Dennis Clarke wrote:
>The Sun Studio 12 compiler with Solaris 10 on AMD Opteron or
>UltraSparc beats GCC in almost every single test case that I have
>seen.
This is memcpy on Solaris:
http://src.opensolaris.org/source/xref/onnv/onnv-gate/usr/src/lib/libc/i386/gen/memcpy.s
It uses exactly the same method as memcpy on gcc libc, with only minor
differences that have no influence on performance.
Also, you have provided no data at all.
I have linked to the data rather than copying it here to save space on
the mailing list. Here is the link again:
http://www.agner.org/optimize/optimizing_cpp.pdf section 2.6, page 12.
So your assertions are those of a marketing person at the moment.
Who sounds like a marketing person, you or me? :-)
> Please post some code that can be compiled and then tested with high
resolution timers and perhaps
> we can compare notes.
Here is my code, again:
http://www.agner.org/optimize/asmlib.zip
My test results, referred to above, uses the "core clock cycles"
performance counter on Intel and RDTSC on AMD. It's the highest
resolution you can get. Feel free to do you own tests, it's as simple as
linking my library into your test program.
Tim Prince wrote:
>you identify the library you tested only as "ubuntu g++ 4.2.3."
Where can I see the libc version?
>The corresponding 64-bit linux will see vastly different levels of
performance, depending on the
>glibc version, as it doesn't use a builtin string move.
Yes, this is exactly what my tests show. 64-bit libc is better than
32-bit libc, but still 3-4 times slower than the best library for
unaligned operands on an Intel.

→ **GIVEN DATA**

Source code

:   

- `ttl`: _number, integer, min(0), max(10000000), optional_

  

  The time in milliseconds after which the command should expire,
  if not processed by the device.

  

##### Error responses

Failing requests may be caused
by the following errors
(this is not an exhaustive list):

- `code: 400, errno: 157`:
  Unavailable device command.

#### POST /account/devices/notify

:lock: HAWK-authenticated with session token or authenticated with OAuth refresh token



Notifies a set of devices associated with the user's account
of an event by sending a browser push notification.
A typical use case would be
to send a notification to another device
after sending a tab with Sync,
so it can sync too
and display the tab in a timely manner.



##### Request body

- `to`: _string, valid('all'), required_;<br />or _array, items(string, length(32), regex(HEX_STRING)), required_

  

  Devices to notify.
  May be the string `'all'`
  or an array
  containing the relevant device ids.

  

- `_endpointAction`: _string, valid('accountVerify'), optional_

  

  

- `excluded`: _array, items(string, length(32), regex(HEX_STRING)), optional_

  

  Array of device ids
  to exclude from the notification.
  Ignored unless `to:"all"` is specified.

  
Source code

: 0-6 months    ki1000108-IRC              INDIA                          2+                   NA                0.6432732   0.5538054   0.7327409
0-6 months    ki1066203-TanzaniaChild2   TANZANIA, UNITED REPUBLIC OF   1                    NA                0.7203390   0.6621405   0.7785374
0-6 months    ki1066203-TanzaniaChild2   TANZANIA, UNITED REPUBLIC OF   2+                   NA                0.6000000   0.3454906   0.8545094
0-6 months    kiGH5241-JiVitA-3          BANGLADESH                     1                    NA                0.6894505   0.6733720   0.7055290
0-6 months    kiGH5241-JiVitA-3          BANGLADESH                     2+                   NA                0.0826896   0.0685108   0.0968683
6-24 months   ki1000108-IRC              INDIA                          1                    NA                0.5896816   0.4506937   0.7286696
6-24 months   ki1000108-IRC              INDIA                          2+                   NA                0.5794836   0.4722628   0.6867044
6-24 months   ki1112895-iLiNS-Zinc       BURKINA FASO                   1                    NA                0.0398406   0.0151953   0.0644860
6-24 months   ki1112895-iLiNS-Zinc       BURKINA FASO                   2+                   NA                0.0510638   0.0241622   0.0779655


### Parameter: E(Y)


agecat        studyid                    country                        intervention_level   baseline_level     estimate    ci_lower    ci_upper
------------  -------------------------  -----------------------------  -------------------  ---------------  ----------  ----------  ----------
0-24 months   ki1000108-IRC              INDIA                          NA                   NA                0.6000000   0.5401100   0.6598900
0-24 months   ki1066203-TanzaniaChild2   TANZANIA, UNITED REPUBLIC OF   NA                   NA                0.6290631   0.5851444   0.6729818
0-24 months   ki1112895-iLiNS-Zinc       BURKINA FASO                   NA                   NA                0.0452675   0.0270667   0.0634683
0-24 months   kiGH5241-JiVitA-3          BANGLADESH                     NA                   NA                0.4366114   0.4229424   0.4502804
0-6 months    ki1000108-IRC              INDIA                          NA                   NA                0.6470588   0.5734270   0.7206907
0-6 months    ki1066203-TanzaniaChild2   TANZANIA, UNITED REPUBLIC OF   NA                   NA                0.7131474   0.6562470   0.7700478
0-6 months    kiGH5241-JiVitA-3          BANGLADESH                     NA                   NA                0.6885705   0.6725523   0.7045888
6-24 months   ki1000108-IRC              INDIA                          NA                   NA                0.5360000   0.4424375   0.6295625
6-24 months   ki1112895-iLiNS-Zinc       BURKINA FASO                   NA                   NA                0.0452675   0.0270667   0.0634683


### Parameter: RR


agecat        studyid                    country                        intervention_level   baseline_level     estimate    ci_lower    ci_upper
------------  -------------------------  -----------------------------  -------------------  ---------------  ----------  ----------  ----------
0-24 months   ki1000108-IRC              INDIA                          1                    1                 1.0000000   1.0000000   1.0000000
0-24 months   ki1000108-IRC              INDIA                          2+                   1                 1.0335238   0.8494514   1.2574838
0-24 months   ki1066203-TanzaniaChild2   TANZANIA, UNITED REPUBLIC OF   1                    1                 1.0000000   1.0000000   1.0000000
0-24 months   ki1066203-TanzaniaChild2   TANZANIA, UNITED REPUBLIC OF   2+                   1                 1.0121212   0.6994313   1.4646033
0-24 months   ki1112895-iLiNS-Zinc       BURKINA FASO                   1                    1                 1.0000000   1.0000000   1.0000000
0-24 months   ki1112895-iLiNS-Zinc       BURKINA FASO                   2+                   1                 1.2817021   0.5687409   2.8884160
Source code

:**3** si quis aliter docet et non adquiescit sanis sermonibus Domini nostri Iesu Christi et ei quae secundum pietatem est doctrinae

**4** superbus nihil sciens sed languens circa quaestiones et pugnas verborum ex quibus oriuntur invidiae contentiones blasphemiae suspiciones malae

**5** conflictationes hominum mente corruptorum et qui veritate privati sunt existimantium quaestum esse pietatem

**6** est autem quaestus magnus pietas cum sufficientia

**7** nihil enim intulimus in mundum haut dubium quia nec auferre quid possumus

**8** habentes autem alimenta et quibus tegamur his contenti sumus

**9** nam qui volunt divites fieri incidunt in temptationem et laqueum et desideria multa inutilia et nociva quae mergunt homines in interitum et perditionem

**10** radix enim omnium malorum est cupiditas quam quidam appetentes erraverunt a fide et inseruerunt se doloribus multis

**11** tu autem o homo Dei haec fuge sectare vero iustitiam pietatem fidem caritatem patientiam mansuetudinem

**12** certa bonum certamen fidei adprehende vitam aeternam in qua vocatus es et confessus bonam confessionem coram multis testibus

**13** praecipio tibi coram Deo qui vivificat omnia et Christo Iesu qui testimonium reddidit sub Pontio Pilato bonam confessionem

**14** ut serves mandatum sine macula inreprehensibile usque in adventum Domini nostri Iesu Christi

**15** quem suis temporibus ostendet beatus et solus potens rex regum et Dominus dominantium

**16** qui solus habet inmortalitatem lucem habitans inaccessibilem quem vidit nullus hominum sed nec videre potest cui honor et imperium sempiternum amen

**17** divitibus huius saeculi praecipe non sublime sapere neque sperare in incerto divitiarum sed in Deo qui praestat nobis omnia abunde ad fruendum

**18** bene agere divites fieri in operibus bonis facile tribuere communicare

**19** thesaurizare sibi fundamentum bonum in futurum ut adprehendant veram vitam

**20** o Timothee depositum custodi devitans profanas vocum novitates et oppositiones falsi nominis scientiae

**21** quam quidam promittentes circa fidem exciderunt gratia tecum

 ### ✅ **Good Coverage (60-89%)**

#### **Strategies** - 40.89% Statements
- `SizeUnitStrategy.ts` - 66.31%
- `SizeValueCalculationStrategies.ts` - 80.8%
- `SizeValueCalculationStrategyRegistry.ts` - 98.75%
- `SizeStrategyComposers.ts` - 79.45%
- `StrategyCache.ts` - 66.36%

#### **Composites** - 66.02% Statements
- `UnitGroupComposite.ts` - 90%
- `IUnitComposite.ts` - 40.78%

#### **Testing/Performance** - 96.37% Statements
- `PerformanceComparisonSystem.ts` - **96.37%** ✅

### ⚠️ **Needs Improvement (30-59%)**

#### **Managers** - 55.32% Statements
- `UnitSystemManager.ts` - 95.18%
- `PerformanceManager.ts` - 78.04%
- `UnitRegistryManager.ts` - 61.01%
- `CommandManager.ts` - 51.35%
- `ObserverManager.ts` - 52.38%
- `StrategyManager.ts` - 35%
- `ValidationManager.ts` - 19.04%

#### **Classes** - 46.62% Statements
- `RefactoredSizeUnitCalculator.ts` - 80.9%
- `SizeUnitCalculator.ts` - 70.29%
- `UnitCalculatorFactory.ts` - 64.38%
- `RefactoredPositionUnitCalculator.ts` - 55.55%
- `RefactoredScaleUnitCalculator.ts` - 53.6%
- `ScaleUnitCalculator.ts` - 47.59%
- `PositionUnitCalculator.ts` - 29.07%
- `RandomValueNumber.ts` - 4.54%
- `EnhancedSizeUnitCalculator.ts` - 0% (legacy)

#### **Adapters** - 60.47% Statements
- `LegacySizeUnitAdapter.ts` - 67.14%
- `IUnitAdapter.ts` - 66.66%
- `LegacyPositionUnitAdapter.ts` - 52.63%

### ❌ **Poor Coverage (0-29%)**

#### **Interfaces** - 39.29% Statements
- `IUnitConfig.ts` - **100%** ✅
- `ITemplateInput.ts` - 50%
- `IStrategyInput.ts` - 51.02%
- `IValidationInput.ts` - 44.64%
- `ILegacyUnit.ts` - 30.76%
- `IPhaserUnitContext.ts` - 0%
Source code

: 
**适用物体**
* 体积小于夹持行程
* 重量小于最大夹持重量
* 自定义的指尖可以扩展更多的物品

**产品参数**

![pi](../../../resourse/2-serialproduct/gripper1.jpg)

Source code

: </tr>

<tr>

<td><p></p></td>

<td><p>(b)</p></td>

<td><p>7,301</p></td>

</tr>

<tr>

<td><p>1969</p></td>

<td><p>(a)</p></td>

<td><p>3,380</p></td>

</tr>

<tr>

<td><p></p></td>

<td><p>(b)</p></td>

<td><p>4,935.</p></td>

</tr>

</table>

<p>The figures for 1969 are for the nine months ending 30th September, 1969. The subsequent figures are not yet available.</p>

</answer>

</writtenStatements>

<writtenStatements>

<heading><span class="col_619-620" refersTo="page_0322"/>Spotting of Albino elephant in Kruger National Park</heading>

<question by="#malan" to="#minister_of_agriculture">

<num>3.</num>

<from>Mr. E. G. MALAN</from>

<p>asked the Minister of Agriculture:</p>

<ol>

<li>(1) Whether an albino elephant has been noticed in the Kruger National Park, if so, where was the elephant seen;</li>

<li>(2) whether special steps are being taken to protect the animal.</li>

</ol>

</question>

→ **TASK INSTRUCTIONS**
a. From the memcpy performance thread, write out everything from "This is memcpy" down to "2.6, page 12.".
b. In the memcpy performance thread, how much slower than the best library for unaligned operands on an Intel is 64-bit libc said to be?

→ **SOLUTIONS**
a.
This is memcpy on Solaris:
http://src.opensolaris.org/source/xref/onnv/onnv-gate/usr/src/lib/libc/i386/gen/memcpy.s
It uses exactly the same method as memcpy on gcc libc, with only minor
differences that have no influence on performance.
Also, you have provided no data at all.
I have linked to the data rather than copying it here to save space on
the mailing list. Here is the link again:
http://www.agner.org/optimize/optimizing_cpp.pdf section 2.6, page 12.

b. It is 3-4 times slower.